It Was Heaven That They Burned
Her nearly weeklong interview in Paris therefore was the first sustained opportunity Menchú had to process memories and survivor guilt. And what pours forth like a flood is a rich portrait of a complex, unique individual. Menchú sanctifies her father as a paragon of revolutionary virtue, yet she also reveals an emotionally conflictive relationship to a man she alternately renders as loving, determined and nurturing but also quick to anger, prone to drink and despair and ineffectual. Though Menchú exalts Mayan life for political reasons, as well as out of genuine affection, a perceptive reader will find a surface not so still, a struggle not only on behalf of family and community but against them. As Menchú's story unfolds and her world expands, from Chimel to Guatemala as a whole and then to Mexico and beyond, it becomes clear that her progress—in terms of what she discusses (her political education) and what she omits (her formal education, such as it was)—is largely made possible by the turmoil and dislocation she is denouncing. The dissonance that results is irrepressible. "Papá used to be... well, I don't mean foolish exactly because it's the thieves who steal our land who are foolish... Well, they asked my father to sign a paper but he didn't know what it said because he'd never learned to read or write," she recalls, in a passage where Burgos left the ellipses in to capture a hesitant criticism and an implied superiority. It is a hint that Menchú wrestled not just with routine ambivalences of those who enjoy advantages not available to parents but the singular fact that those advantages were part and parcel of the terror that took your parents' lives and shattered your hometown.
In the midst of social decay, Menchú as a person comes into sharper focus. "I've been in love many times," she says, and considering the inassimilable loss of her family she can be forgiven if her initial explanation for why she rejected marriage and children seems like pamphleteering. But it is soon revealed that her position is less a choice than an effort to get some control over a situation that leaves her little choice. "It puts me in a panic," she admits. "I don't want to be a widow, or a tortured mother." By the end of her story, it is her mother—her body having been left to the vultures until "not a bit...was left, not even her bones"—who emerges as the defining parent. Menchú credits her with pointing to a strategy of emancipation not through collective action or cultural identity but an insurgency of the self, a rebellion against filial expectations. "I don't want to make you stop feeling a woman," Menchú recalls her saying, "but your participation in the struggle must be equal to that of your brothers. But you mustn't join just as another number.... A child is only given food when he demands it. A child who makes no noise gets nothing to eat."
The revolution was defeated. But many of the human rights, indigenous and peasant organizations that continue today to fight to democratize Guatemalan society were founded as popular-front organizations covertly linked to one or another rebel group. One of the lasting contributions of the insurgent organizations, particularly the Ejército Guerrillero de los Pobres and the Organización Revolucionario del Pueblo en Armas, was to provide a school for critical thinking for poor Guatemalans, many of whom continue to be politically active.

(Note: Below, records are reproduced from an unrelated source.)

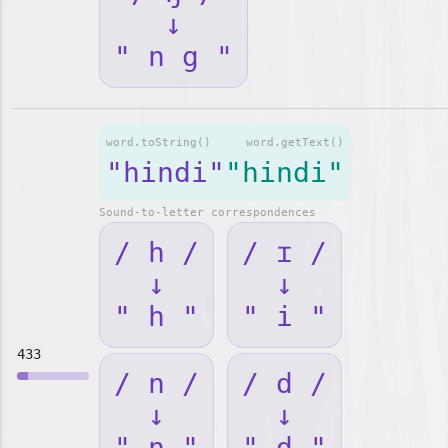
↓
" n g "
word.toString()
word.getText()
"hindi"
"hindi"
Sound-to-letter correspondences
/ h /
/ ɪ /
↓
↓
" h "
" i "
433
/ n /
/ d /
↓
↓
" n "
" d "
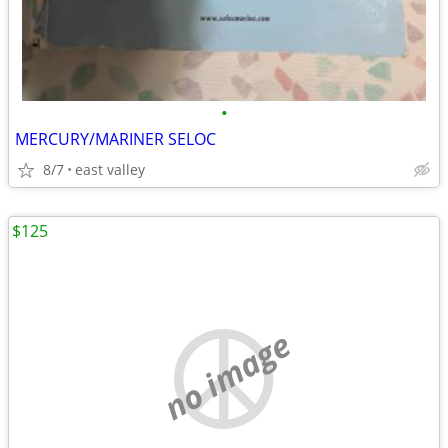
•
MERCURY/MARINER SELOC
8/7
east valley
$125
no image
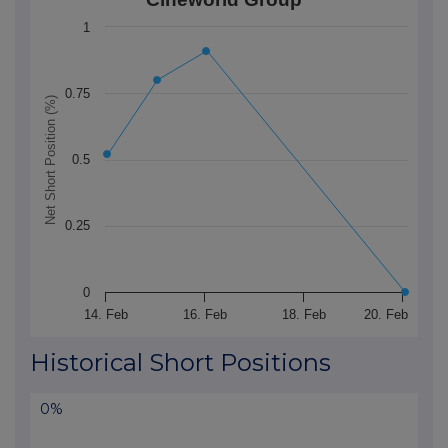
The chart has 1 X axis displaying Time. Data ranges 
1
The chart has 1 Y axis displaying Net Short Position (
0.75
Net Short Position (%)
0.5
0.25
0
14. Feb
16. Feb
18. Feb
20. Feb
End of interactive chart.
Historical Short Positions
0%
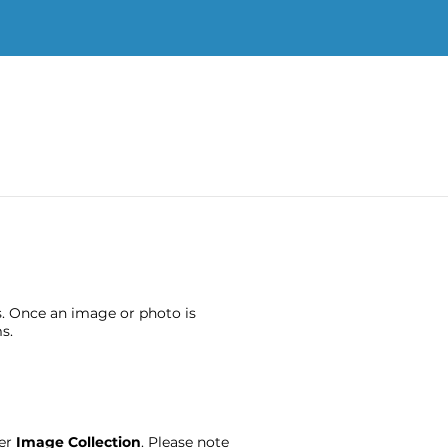
s. Once an image or photo is
s.
ter
Image Collection
. Please note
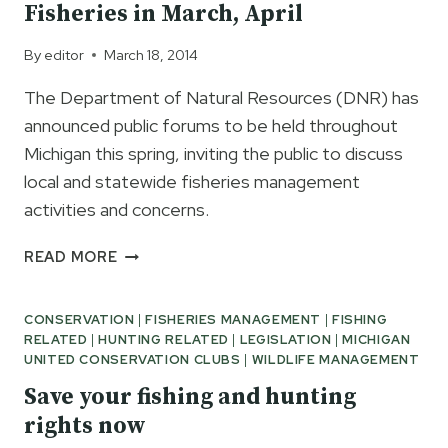
Fisheries in March, April
MICHIGAN
By
editor
March 18, 2014
The Department of Natural Resources (DNR) has
announced public forums to be held throughout
Michigan this spring, inviting the public to discuss
local and statewide fisheries management
activities and concerns.
CONVERSATIONS
READ MORE
WITH
MDNR
CONSERVATION
|
FISHERIES MANAGEMENT
|
FISHING
FISHERIES
RELATED
|
HUNTING RELATED
|
LEGISLATION
|
MICHIGAN
IN
UNITED CONSERVATION CLUBS
|
WILDLIFE MANAGEMENT
MARCH,
APRIL
Save your fishing and hunting
rights now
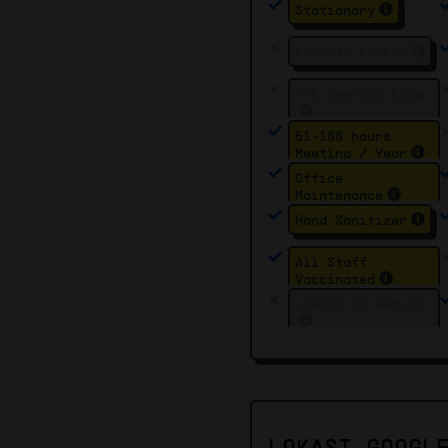
Stationary
Private Locker
4-5 Meeting Room
51-100 hours
Meeting / Year
Office
Maintenance
Hand Sanitizer
All Staff
Vaccinated
Lokasi Di Gedung
LOKASI GOOGL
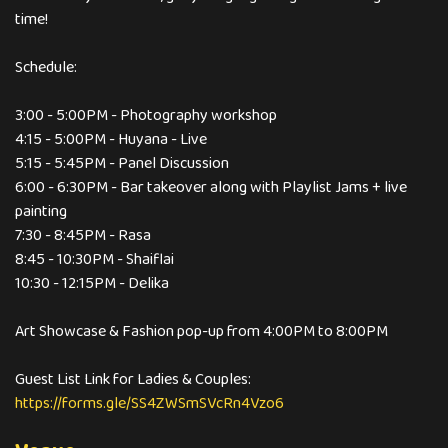
time!
Schedule:
3:00 - 5:00PM - Photography workshop
4:15 - 5:00PM - Huyana - Live
5:15 - 5:45PM - Panel Discussion
6:00 - 6:30PM - Bar takeover along with Playlist Jams + live
painting
7:30 - 8:45PM - Rasa
8:45 - 10:30PM - Shaiflai
10:30 - 12:15PM - Delika
Art Showcase & Fashion pop-up from 4:00PM to 8:00PM
Guest List Link for Ladies & Couples:
https://forms.gle/SS4ZWSmSVcRn4Vzo6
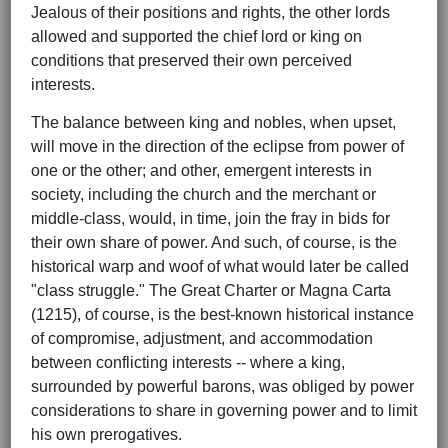
Jealous of their positions and rights, the other lords
allowed and supported the chief lord or king on
conditions that preserved their own perceived
interests.
The balance between king and nobles, when upset,
will move in the direction of the eclipse from power of
one or the other; and other, emergent interests in
society, including the church and the merchant or
middle-class, would, in time, join the fray in bids for
their own share of power. And such, of course, is the
historical warp and woof of what would later be called
"class struggle." The Great Charter or Magna Carta
(1215), of course, is the best-known historical instance
of compromise, adjustment, and accommodation
between conflicting interests -- where a king,
surrounded by powerful barons, was obliged by power
considerations to share in governing power and to limit
his own prerogatives.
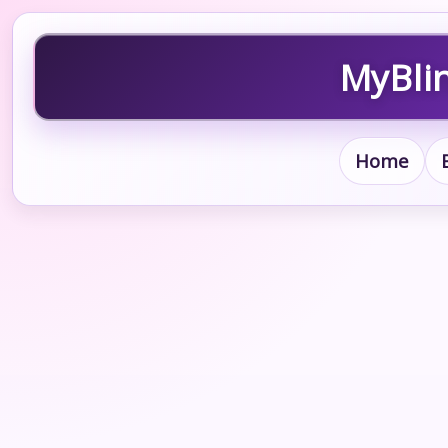
MyBlin
Home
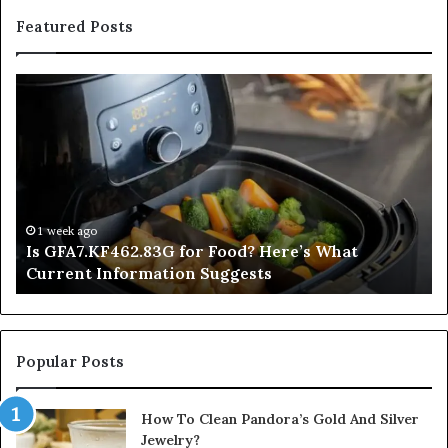
Featured Posts
Is
In
GFA7.KF462.83G
a
for
Po
Food?
Ap
Here’s
Mi
What
De
Current
Information
1 week ago
Is GFA7.KF462.83G for Food? Here’s What
Suggests
Current Information Suggests
Popular Posts
How To Clean Pandora’s Gold And Silver
Jewelry?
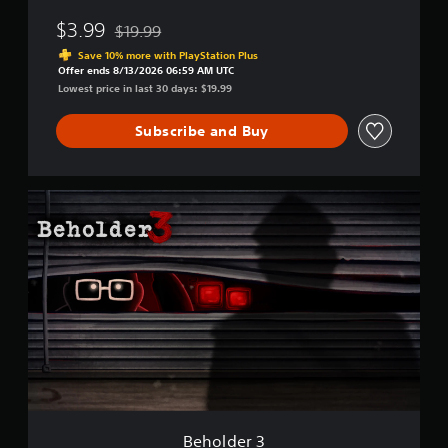
$3.99
$19.99
Discounted from original price of $19.99
Save 10% more with PlayStation Plus
Offer ends 8/13/2026 06:59 AM UTC
Lowest price in last 30 days: $19.99
Subscribe and Buy
B
e
h
o
l
d
e
r
3
Beholder 3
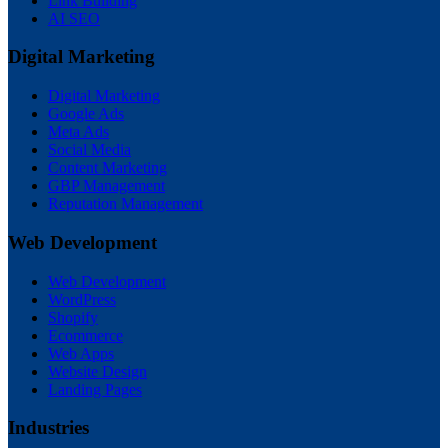
Link Building
AI SEO
Digital Marketing
Digital Marketing
Google Ads
Meta Ads
Social Media
Content Marketing
GBP Management
Reputation Management
Web Development
Web Development
WordPress
Shopify
Ecommerce
Web Apps
Website Design
Landing Pages
Industries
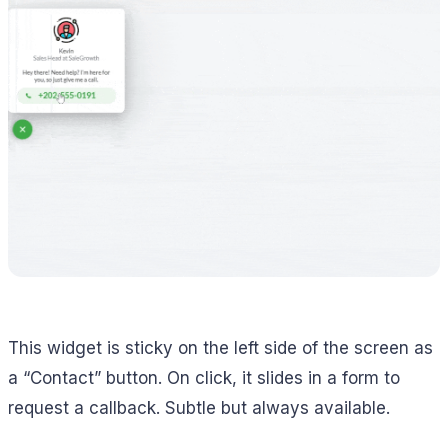
This widget is sticky on the left side of the screen as
a “Contact” button. On click, it slides in a form to
request a callback. Subtle but always available.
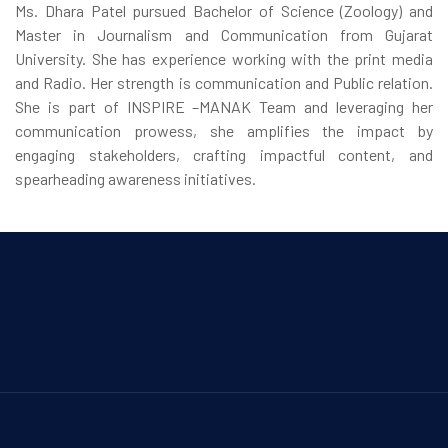
Ms. Dhara Patel pursued Bachelor of Science (Zoology) and
Master in Journalism and Communication from Gujarat
University. She has experience working with the print media
and Radio. Her strength is communication and Public relation.
She is part of INSPIRE –MANAK Team and leveraging her
communication prowess, she amplifies the impact by
engaging stakeholders, crafting impactful content, and
spearheading awareness initiatives.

As theories of how to understand and act in the world, Marxism and liberation theology gave inhabitants of one of the most subjugated regions in the Americas a way to link their local aspirations to larger national and international movements and to make sense of the kind of everyday, routine forms of violence, as well as stunning displays of terror, that are documented in Menchú's book. It also gave them a means to insist on their consequence as human beings. What makes Menchú's testimony so extraordinary is how far her engagement with ideas clearly outstripped whatever orientation she might have received from organizers. What she learned from her travails, she learned by her own impressive will and intelligence. Her interpretation of events broadly reflects the concerns of liberation theology, and at times it can sound mechanical. But it is clearly rooted in her personal grappling with the dilemmas of history and her particular experience of power and powerlessness. "The world I live in is so evil, so bloodthirsty, that it can take my life away from one moment to the next," Menchú says, "so the only road open to me is our struggle, the just war. The bible taught me that."
If I, Rigoberta Menchú served only as the testament of a failed revolution, a moment in history when the highest collective ideals of liberation theology crashed headlong into the most vicious distillate of cold war anticommunism, it would be a good book, still worth reading. But what made liberation theology, along with Latin America's New Left more broadly, so potent a threat in a place as inhumane as Guatemala in the 1970s was not just its concern with social justice but its insistence on individual human dignity. This combination of solidarity and insurgent individuality is the heart of Menchú's memoir, and that's what makes it a great, perhaps even immortal, book.